Source material »
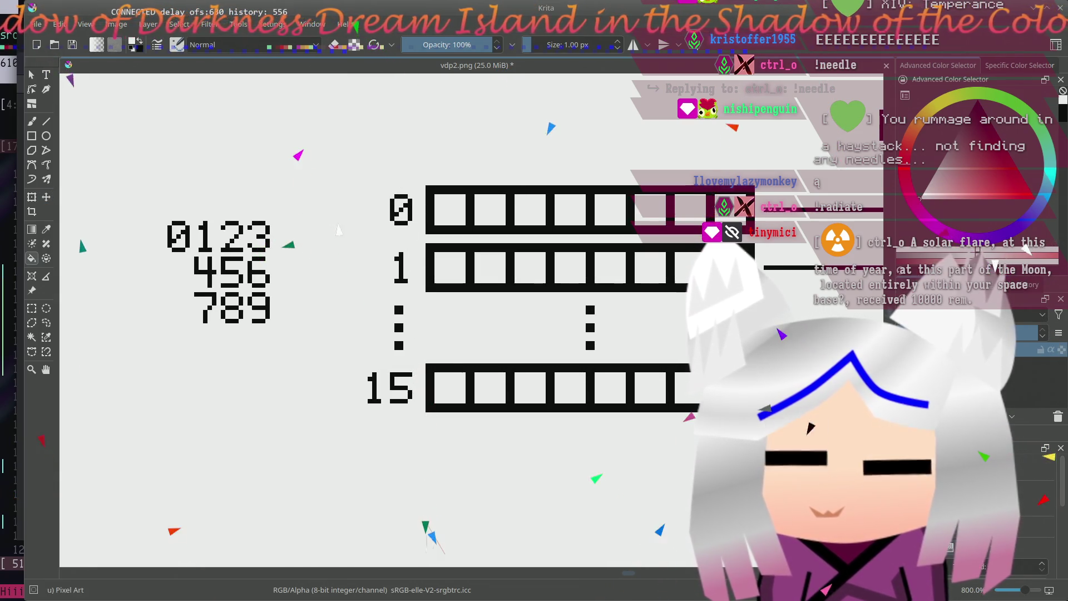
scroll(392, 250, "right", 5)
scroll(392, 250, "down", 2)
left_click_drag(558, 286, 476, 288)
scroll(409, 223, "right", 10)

==

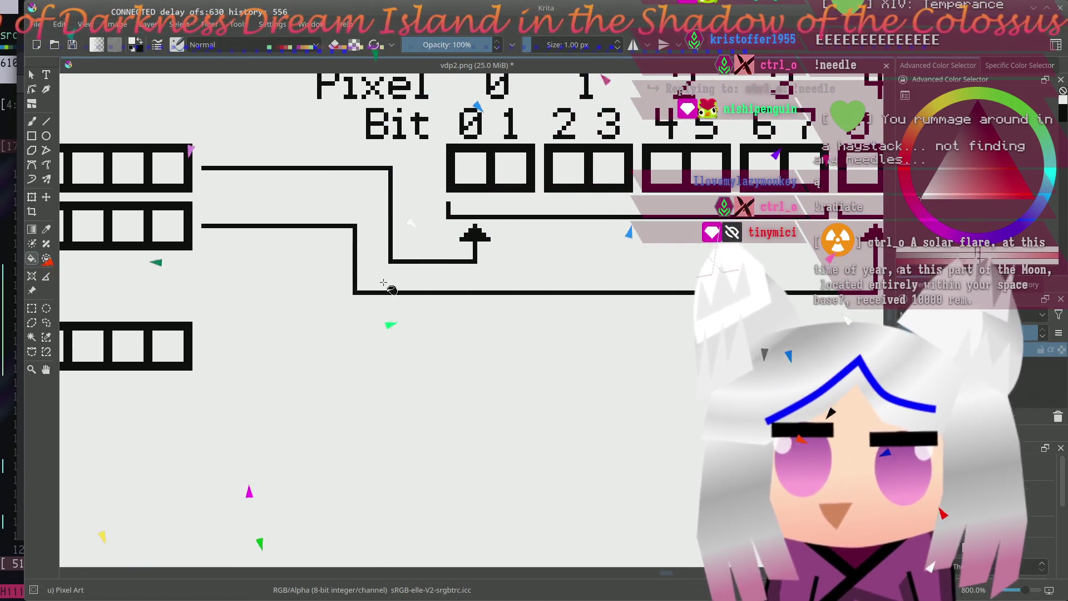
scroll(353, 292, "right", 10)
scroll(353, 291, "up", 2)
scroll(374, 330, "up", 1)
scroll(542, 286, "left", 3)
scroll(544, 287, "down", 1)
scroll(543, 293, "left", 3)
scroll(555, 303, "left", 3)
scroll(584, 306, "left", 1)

The task » If a line in the records above contains "right", copy that line.

Expected answer »
scroll(392, 250, "right", 5)
scroll(409, 223, "right", 10)
scroll(353, 292, "right", 10)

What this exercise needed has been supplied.